>>>

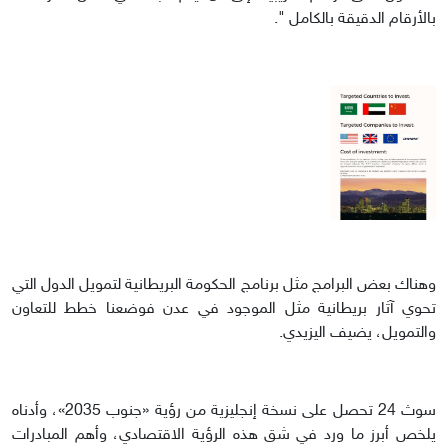
بالأرقام الدقيقة بالكامل ".
وهناك بعض البرامج مثل برنامج الحكومة البريطانية لتمويل الدول التي
تحوي آثار بريطانية مثل الموجود في عدن فوضعنا خطط للتعاون
والتمويل، يضيف اليزيدي.
سوث 24 تحصل على نسخة إنجليزية من رؤية «جنوب 2035»، وأدناه
يلخص أبرز ما ورد في شق هذه الرؤية الاقتصادي، وأهم المبادرات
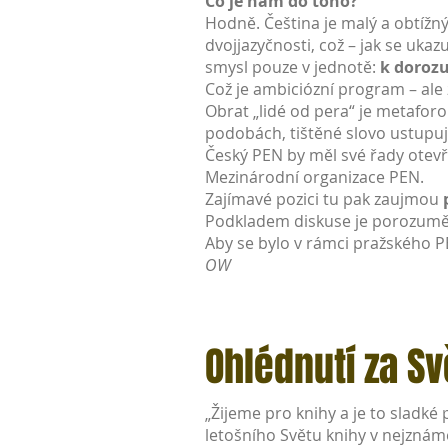
Co je nám do toho?
Hodně. Čeština je malý a obtížný
dvojjazyčnosti, což – jak se uka
smysl pouze v jednotě:
k dorozu
Což je ambiciózní program – ale
Obrat „lidé od pera“ je metafor
podobách, tištěné slovo ustupuj
Český PEN by měl své řady otevř
Mezinárodní organizace PEN.
Zajímavé pozici tu pak zaujmou
Podkladem diskuse je porozumě
Aby se bylo v rámci pražského 
OW
Ohlédnutí za S
„Žijeme pro knihy a je to sladké
letošního Světu knihy v nejznámě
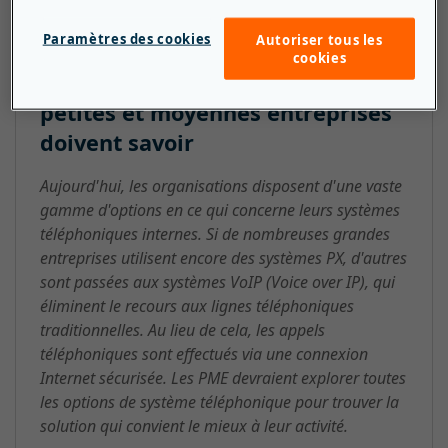
Paramètres des cookies
Autoriser tous les
cookies
PX (Private Exchange) : ce que les
petites et moyennes entreprises
doivent savoir
Aujourd'hui, les organisations disposent d'une vaste
gamme d'options en ce qui concerne leurs systèmes
téléphoniques internes. Si de nombreuses grandes
entreprises utilisent encore des systèmes PX, d'autres
sont passées aux systèmes VoIP (Voice over IP), qui
éliminent le recours aux lignes téléphoniques
traditionnelles. Au lieu de cela, les appels
téléphoniques sont effectués via une connexion
Internet sécurisée. Les PME devraient explorer toutes
les options de système téléphonique pour trouver la
solution qui convient le mieux à leur activité.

<<<

_YOUR TASK_.
Whenever the string "options" shows up on a line of the listing, copy that line.

_SOLUTION FOR THIS TASK_.
gamme d'options en ce qui concerne leurs systèmes
les options de système téléphonique pour trouver la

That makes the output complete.